A normal vector of the plane is then

${\ displaystyle {\ vec {n}} = {\ begin {pmatrix} 2 \\ 1 \\ 2 \ end {pmatrix}} \ times {\ begin {pmatrix} 2 \\ - 2 \\ - 1 \ end { pmatrix}} = {\ begin {pmatrix} 3 \\ 6 \\ - 6 \ end {pmatrix}}}$

or easier . The perpendicular line through the support point with on thus has the straight line equation, for example ${\ displaystyle {\ vec {n}} = {\ begin {pmatrix} 1 \\ 2 \\ - 2 \ end {pmatrix}}}$${\ displaystyle h}$${\ displaystyle {\ vec {a}} = {\ begin {pmatrix} 1 \\ 3 \\ 4 \ end {pmatrix}}}$${\ displaystyle E}$

${\ displaystyle h: {\ vec {x}} = {\ begin {pmatrix} 1 \\ 3 \\ 4 \ end {pmatrix}} + r \, {\ begin {pmatrix} 1 \\ 2 \\ - 2 \ end {pmatrix}} \ ,, \; r \ in \ mathbb {R}}$.

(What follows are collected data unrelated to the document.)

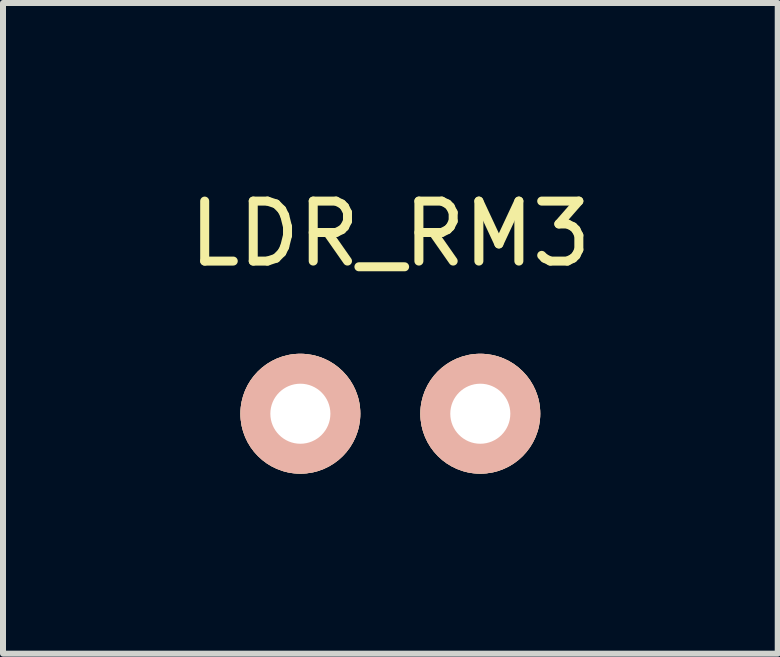
<source format=kicad_pcb>
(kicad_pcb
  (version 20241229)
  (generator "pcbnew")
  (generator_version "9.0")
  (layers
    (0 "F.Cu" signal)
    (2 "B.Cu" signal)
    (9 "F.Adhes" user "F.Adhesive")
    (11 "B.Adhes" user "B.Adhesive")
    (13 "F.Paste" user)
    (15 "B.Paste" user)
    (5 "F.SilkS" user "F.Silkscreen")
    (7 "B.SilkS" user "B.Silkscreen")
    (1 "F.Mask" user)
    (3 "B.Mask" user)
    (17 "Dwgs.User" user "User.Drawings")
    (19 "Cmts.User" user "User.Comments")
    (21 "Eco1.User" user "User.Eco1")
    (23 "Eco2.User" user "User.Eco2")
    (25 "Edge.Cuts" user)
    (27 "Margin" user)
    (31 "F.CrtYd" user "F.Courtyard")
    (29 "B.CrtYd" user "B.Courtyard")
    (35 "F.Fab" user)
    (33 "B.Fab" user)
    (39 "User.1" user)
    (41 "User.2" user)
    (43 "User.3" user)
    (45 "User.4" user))
  (footprint "LDR_RM3"
    (layer "F.Cu")
    (at 3.458 3.848)
    (property "Reference" "LDR_RM3" (at 0 -3 0) (layer "F.SilkS") (effects (font (size 1 1) (thickness 0.15))))
    (attr through_hole)
    (pad "1" thru_hole circle (at -1.5 0) (size 1.999 1.999) (drill 1.001) (layers "*.Cu" "*.SilkS" "*.Mask"))
    (pad "2" thru_hole circle (at 1.5 0) (size 1.999 1.999) (drill 1.001) (layers "*.Cu" "*.SilkS" "*.Mask")))
  (gr_rect
    (start -3 -3)
    (end 9.917 7.848)
    (stroke (width 0.1) (type default))
    (fill no)
    (layer "Edge.Cuts")))
</source>
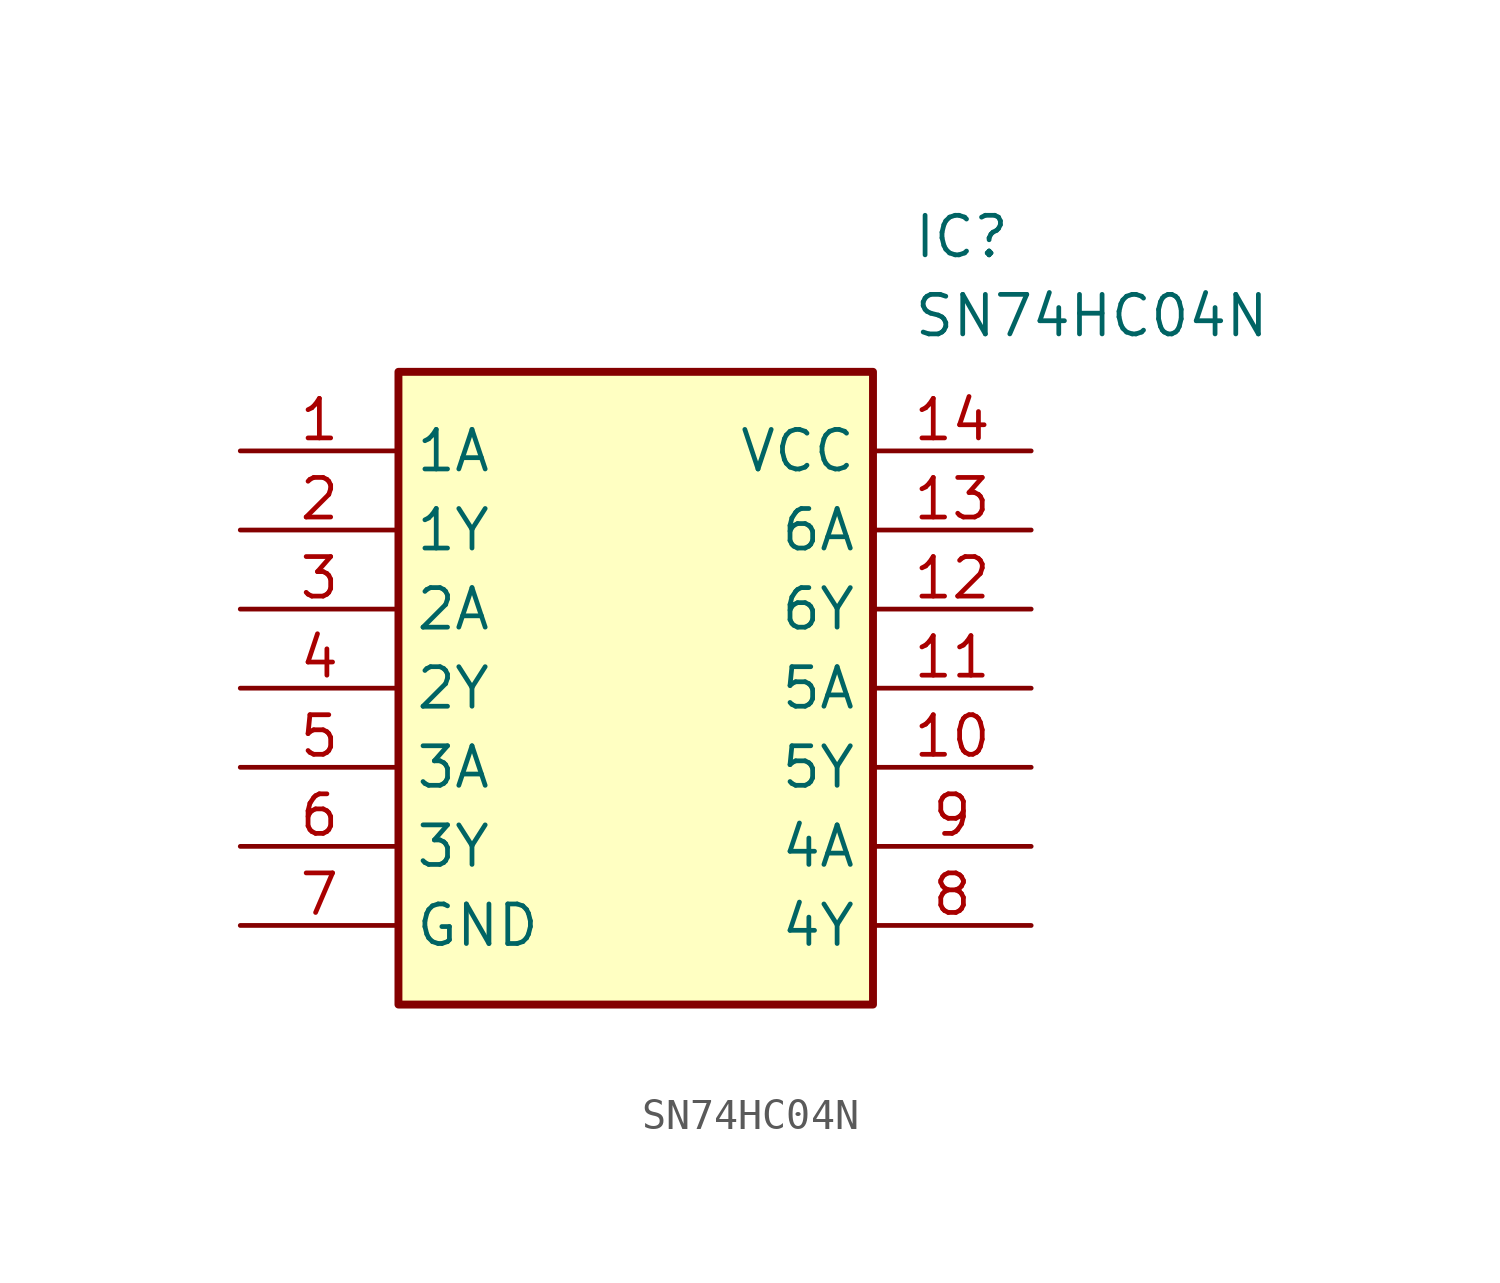
<source format=kicad_sym>
(kicad_symbol_lib
  (version 20211014)
  (generator SamacSys_ECAD_Model)
  (symbol "SN74HC04N"
    (property "Reference" "IC"
      (at 21.59 7.62 0)
      (effects (font (size 1.27 1.27)) (justify left top)))
    (property "Value" "SN74HC04N"
      (at 21.59 5.08 0)
      (effects (font (size 1.27 1.27)) (justify left top)))
    (rectangle
      (start 5.08 2.54)
      (end 20.32 -17.78)
      (stroke (width 0.254) (type default))
      (fill (type background)))
    (pin passive line
      (at 0 0 0)
      (length 5.08)
      (name "1A" (effects (font (size 1.27 1.27))))
      (number "1" (effects (font (size 1.27 1.27)))))
    (pin passive line
      (at 0 -2.54 0)
      (length 5.08)
      (name "1Y" (effects (font (size 1.27 1.27))))
      (number "2" (effects (font (size 1.27 1.27)))))
    (pin passive line
      (at 0 -5.08 0)
      (length 5.08)
      (name "2A" (effects (font (size 1.27 1.27))))
      (number "3" (effects (font (size 1.27 1.27)))))
    (pin passive line
      (at 0 -7.62 0)
      (length 5.08)
      (name "2Y" (effects (font (size 1.27 1.27))))
      (number "4" (effects (font (size 1.27 1.27)))))
    (pin passive line
      (at 0 -10.16 0)
      (length 5.08)
      (name "3A" (effects (font (size 1.27 1.27))))
      (number "5" (effects (font (size 1.27 1.27)))))
    (pin passive line
      (at 0 -12.7 0)
      (length 5.08)
      (name "3Y" (effects (font (size 1.27 1.27))))
      (number "6" (effects (font (size 1.27 1.27)))))
    (pin passive line
      (at 0 -15.24 0)
      (length 5.08)
      (name "GND" (effects (font (size 1.27 1.27))))
      (number "7" (effects (font (size 1.27 1.27)))))
    (pin passive line
      (at 25.4 0 180)
      (length 5.08)
      (name "VCC" (effects (font (size 1.27 1.27))))
      (number "14" (effects (font (size 1.27 1.27)))))
    (pin passive line
      (at 25.4 -2.54 180)
      (length 5.08)
      (name "6A" (effects (font (size 1.27 1.27))))
      (number "13" (effects (font (size 1.27 1.27)))))
    (pin passive line
      (at 25.4 -5.08 180)
      (length 5.08)
      (name "6Y" (effects (font (size 1.27 1.27))))
      (number "12" (effects (font (size 1.27 1.27)))))
    (pin passive line
      (at 25.4 -7.62 180)
      (length 5.08)
      (name "5A" (effects (font (size 1.27 1.27))))
      (number "11" (effects (font (size 1.27 1.27)))))
    (pin passive line
      (at 25.4 -10.16 180)
      (length 5.08)
      (name "5Y" (effects (font (size 1.27 1.27))))
      (number "10" (effects (font (size 1.27 1.27)))))
    (pin passive line
      (at 25.4 -12.7 180)
      (length 5.08)
      (name "4A" (effects (font (size 1.27 1.27))))
      (number "9" (effects (font (size 1.27 1.27)))))
    (pin passive line
      (at 25.4 -15.24 180)
      (length 5.08)
      (name "4Y" (effects (font (size 1.27 1.27))))
      (number "8" (effects (font (size 1.27 1.27)))))))
</source>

Is the position vector of a point outside the plane given, then one obtains for the nadir point of the solder of on the support vector with ${\ displaystyle {\ vec {p}} = {\ begin {pmatrix} 8 \\ 8 \\ - 1 \ end {pmatrix}}}$${\ displaystyle F}$${\ displaystyle P}$${\ displaystyle E}$${\ displaystyle {\ vec {a}} = {\ begin {pmatrix} 1 \\ 3 \\ 4 \ end {pmatrix}}}$

${\ displaystyle {\ vec {OF}} = {\ begin {pmatrix} 8 \\ 8 \\ - 1 \ end {pmatrix}} - {\ frac {\ left [{\ begin {pmatrix} 8 \\ 8 \ \ -1 \ end {pmatrix}} - {\ begin {pmatrix} 1 \\ 3 \\ 4 \ end {pmatrix}} \ right] \ cdot {\ begin {pmatrix} 1 \\ 2 \\ - 2 \ end {pmatrix}}} {{\ begin {pmatrix} 1 \\ 2 \\ - 2 \ end {pmatrix}} \ cdot {\ begin {pmatrix} 1 \\ 2 \\ - 2 \ end {pmatrix}}}} \ cdot {\ begin {pmatrix} 1 \\ 2 \\ - 2 \ end {pmatrix}} = {\ begin {pmatrix} 8 \\ 8 \\ - 1 \ end {pmatrix}} - {\ frac {27} {9}} \ cdot {\ begin {pmatrix} 1 \\ 2 \\ - 2 \ end {pmatrix}} = {\ begin {pmatrix} 5 \\ 2 \\ 5 \ end {pmatrix}}}$.

The distance of the point from the plane thus satisfies ${\ displaystyle d (P; E)}$${\ displaystyle P}$${\ displaystyle E}$

${\ displaystyle d (P; E) = d (P; F) \; {\ widehat {=}} \; | {\ vec {PF}} | = \ left | {\ begin {pmatrix} 5 \\ 2 \\ 5 \ end {pmatrix}} - {\ begin {pmatrix} 8 \\ 8 \\ - 1 \ end {pmatrix}} \ right | = \ left | {\ begin {pmatrix} -3 \\ - 6 \ \ 6 \ end {pmatrix}} \ right | = {\ sqrt {81}} = 9}$.